I'm in Canada, I currently am lucky enough to have a job that includes housing. If I didn't, 100% of my paycheck would go to rent and I'd still be short. I am not kidding. A full time job at $4 above minimum wage, still won't get you enough to rent in my city.

I'm surprised we haven't started building guillotines yet

[–] [email protected] 28 points 14 hours ago* (last edited 14 hours ago) (1 children)

That's all?

I wonder if there's a significant difference if this is measured by household or by individual.

[–] [email protected] 28 points 13 hours ago (2 children)

30% is insanely low. If I only paid 30% for housing I could retire in my 40s.

[–] [email protected] 5 points 3 hours ago

Yeah, these articles are clearly made for and about upper middle class people who are now feeling the pinch. Us actual poor people were at 30% when? Maybe 40 years ago?
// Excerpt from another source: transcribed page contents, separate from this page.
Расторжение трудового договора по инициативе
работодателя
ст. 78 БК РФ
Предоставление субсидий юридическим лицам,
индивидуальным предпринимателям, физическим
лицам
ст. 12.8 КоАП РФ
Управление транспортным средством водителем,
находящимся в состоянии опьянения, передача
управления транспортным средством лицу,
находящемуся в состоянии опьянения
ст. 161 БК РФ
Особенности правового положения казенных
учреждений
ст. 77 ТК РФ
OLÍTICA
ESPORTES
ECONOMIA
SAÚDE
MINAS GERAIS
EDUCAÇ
Most families now need 3-4 jobs just to get by

[–] [email protected] 14 points 11 hours ago (1 children)

30% is widely considered to be the most you should pay for a living space in order to live a sustainable lifestyle and retire comfortably. It even says in the article that they consider anyone that has to pay more than that to be "cost burdened".

It usually breaks down somewhere around 30% on housing, 20% on necessary bills, 30% on wants / unnecessary bills, and 20% on retirement investments / savings.
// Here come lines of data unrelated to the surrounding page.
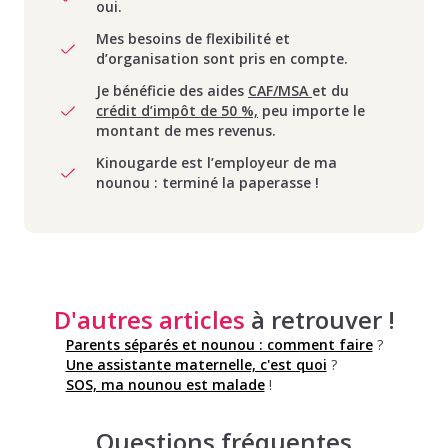
oui.
Mes besoins de flexibilité et
d’organisation sont pris en compte.
Je bénéficie des aides
CAF/MSA
et du
crédit d’impôt de 50 %,
peu importe le
montant de mes revenus.
Kinougarde est l’employeur de ma
nounou : terminé la paperasse !
D'autres articles
à retrouver !
Parents séparés et nounou : comment faire
?
Une assistante maternelle, c'est quoi
?
SOS, ma nounou est malade
!
Questions fréquentes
The fact that nearly half of renters cannot do that is the problem that they are trying to highlight, but it doesn't offer much of a solution. These people will not be able to retire without public assistance (if they can at all), and will likely run into serious struggles long before then.

[–] [email protected] 9 points 8 hours ago (1 children)

It's a crude rule of thumb that was questionably useful when it was first promulgated, and now is entirely adrift from reality.

[–] [email protected] 4 points 7 hours ago

It's extremely difficult to pull off today, but that doesn't mean that it isn't an appropriate figure. The "wants" and "investment" categories have effectively been wiped out for a large number of people, which isn't a healthy and sustainable way to live long term.

This is what the entire "living wage" argument is based on. Regular people aren't making enough money to have a healthy budget. Well, some are just over inflating wants, but that's not the people I'm talking about.